#rectoverso #08 | Deux tiers de ciel

Il ne sait pas toujours quand on joue. Il se met dans un coin, il s’accroupit. Il pourrait s’asseoir sur le banc, par terre, mais il préfère choisir un coin, s’accroupir et attendre. Il me regarde car je dois être celle qui ment le moins. Ses yeux clignent peu, ouverts effarés, comme s’il découvrait avec surprise qu’une minute succède à une autre, qu’il y a là un effet du temps qui le dépasse et le laisse de côté, ne le laissant pas digérer l’instant qu’un autre déjà le supplante. Il se recule, nous observe accroupi, comme un animal séparé entre sa proie et son prédateur. Il me regarde, je le regarde. Nous sommes au monde. Nous partageons la même frontière.
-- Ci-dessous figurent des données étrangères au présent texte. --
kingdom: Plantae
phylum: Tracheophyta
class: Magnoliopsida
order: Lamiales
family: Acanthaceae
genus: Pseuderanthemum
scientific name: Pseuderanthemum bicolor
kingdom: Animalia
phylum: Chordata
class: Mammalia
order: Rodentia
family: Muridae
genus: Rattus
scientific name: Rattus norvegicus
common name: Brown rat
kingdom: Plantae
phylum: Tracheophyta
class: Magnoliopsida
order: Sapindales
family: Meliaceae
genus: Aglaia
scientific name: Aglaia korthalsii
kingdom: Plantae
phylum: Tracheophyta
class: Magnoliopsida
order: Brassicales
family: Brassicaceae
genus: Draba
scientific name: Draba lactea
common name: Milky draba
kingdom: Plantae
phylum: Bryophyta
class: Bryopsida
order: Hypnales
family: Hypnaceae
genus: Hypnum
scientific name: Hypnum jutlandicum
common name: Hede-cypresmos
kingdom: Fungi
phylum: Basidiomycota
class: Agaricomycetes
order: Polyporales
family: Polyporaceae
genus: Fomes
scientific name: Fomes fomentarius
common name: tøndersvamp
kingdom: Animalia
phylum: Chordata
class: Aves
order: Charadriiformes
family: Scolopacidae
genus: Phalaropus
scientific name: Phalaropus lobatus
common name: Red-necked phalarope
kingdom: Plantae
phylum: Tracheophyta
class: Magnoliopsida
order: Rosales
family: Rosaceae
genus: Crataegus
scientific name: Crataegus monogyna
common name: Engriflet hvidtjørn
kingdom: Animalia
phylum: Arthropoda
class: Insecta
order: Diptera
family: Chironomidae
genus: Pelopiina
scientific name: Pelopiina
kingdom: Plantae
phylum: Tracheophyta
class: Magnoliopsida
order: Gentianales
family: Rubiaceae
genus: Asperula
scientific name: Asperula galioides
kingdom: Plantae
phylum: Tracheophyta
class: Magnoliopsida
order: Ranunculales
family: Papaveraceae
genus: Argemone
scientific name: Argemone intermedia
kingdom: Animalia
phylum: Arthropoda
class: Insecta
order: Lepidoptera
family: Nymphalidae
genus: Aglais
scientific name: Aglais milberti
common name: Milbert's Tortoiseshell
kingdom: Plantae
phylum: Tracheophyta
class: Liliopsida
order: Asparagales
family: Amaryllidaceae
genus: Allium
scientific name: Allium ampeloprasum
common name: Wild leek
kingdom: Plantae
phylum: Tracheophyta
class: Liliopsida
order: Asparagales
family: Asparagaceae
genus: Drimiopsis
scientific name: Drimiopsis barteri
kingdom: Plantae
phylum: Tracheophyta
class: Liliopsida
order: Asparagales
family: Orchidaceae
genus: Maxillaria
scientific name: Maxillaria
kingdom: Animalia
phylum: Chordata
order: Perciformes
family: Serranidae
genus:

Elle m’appelait pour les rejoindre. Elle était à la fois dans le groupe et à l’écart. Elle était un pas derrière le cercle et regardait tout autour comme pour trouver un autre endroit où aller. Elle aurait pu venir mais n’osait pas. Elle se serait mise à côté et aurait regardé avec moi, les deux tiers de ciel et le tiers qui ne le regardait pas. Je les voyais se disperser, elle se dispersait moins. Quand ils jouaient à ce jeu-là, elle se mettait toujours sur la gauche, comme pour être éliminée en premier. Hors du jeu, elle allait près d’un mur et s’y appuyait longtemps en souriant. Elle se défaisait du groupe. Quand elle pouvait, elle levait les yeux et regardait.